*** Records to process Section Begins ***

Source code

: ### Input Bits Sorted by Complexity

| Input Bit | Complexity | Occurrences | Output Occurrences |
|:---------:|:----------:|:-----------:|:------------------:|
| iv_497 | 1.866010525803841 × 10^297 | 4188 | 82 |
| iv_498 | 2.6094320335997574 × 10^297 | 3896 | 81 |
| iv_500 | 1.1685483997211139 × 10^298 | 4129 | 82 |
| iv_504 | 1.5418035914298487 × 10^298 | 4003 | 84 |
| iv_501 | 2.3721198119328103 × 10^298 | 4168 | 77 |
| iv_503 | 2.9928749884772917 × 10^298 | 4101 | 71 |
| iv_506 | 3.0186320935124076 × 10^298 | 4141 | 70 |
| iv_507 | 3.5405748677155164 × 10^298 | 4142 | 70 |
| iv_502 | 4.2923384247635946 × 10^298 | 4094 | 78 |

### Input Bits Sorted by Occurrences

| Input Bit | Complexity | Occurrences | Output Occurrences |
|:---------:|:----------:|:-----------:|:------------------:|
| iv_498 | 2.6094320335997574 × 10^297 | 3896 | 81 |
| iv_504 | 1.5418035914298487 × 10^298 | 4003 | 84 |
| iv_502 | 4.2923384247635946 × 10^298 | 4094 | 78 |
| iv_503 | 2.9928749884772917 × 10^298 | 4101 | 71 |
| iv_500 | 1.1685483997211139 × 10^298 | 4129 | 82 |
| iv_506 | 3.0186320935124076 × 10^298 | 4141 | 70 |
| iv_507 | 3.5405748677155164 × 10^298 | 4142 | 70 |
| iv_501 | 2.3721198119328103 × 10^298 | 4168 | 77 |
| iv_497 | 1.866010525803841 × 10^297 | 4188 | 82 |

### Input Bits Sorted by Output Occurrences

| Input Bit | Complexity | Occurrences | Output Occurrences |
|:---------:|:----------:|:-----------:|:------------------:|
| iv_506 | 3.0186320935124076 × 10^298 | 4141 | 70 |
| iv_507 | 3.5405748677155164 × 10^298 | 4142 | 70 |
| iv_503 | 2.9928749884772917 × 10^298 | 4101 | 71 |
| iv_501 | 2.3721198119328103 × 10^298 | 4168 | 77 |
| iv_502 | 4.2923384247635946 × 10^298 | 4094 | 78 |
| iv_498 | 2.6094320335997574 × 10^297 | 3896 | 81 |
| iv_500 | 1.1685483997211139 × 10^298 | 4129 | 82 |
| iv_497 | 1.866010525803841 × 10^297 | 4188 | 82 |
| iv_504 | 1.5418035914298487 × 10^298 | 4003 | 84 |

*** Records to process Section Ends ***

** Task prompt **
Reproduce every one of the rows above verbatim, keeping each line unchanged.

** Result for this exercise **
Source code

: ### Input Bits Sorted by Complexity

| Input Bit | Complexity | Occurrences | Output Occurrences |
|:---------:|:----------:|:-----------:|:------------------:|
| iv_497 | 1.866010525803841 × 10^297 | 4188 | 82 |
| iv_498 | 2.6094320335997574 × 10^297 | 3896 | 81 |
| iv_500 | 1.1685483997211139 × 10^298 | 4129 | 82 |
| iv_504 | 1.5418035914298487 × 10^298 | 4003 | 84 |
| iv_501 | 2.3721198119328103 × 10^298 | 4168 | 77 |
| iv_503 | 2.9928749884772917 × 10^298 | 4101 | 71 |
| iv_506 | 3.0186320935124076 × 10^298 | 4141 | 70 |
| iv_507 | 3.5405748677155164 × 10^298 | 4142 | 70 |
| iv_502 | 4.2923384247635946 × 10^298 | 4094 | 78 |

### Input Bits Sorted by Occurrences

| Input Bit | Complexity | Occurrences | Output Occurrences |
|:---------:|:----------:|:-----------:|:------------------:|
| iv_498 | 2.6094320335997574 × 10^297 | 3896 | 81 |
| iv_504 | 1.5418035914298487 × 10^298 | 4003 | 84 |
| iv_502 | 4.2923384247635946 × 10^298 | 4094 | 78 |
| iv_503 | 2.9928749884772917 × 10^298 | 4101 | 71 |
| iv_500 | 1.1685483997211139 × 10^298 | 4129 | 82 |
| iv_506 | 3.0186320935124076 × 10^298 | 4141 | 70 |
| iv_507 | 3.5405748677155164 × 10^298 | 4142 | 70 |
| iv_501 | 2.3721198119328103 × 10^298 | 4168 | 77 |
| iv_497 | 1.866010525803841 × 10^297 | 4188 | 82 |

### Input Bits Sorted by Output Occurrences

| Input Bit | Complexity | Occurrences | Output Occurrences |
|:---------:|:----------:|:-----------:|:------------------:|
| iv_506 | 3.0186320935124076 × 10^298 | 4141 | 70 |
| iv_507 | 3.5405748677155164 × 10^298 | 4142 | 70 |
| iv_503 | 2.9928749884772917 × 10^298 | 4101 | 71 |
| iv_501 | 2.3721198119328103 × 10^298 | 4168 | 77 |
| iv_502 | 4.2923384247635946 × 10^298 | 4094 | 78 |
| iv_498 | 2.6094320335997574 × 10^297 | 3896 | 81 |
| iv_500 | 1.1685483997211139 × 10^298 | 4129 | 82 |
| iv_497 | 1.866010525803841 × 10^297 | 4188 | 82 |
| iv_504 | 1.5418035914298487 × 10^298 | 4003 | 84 |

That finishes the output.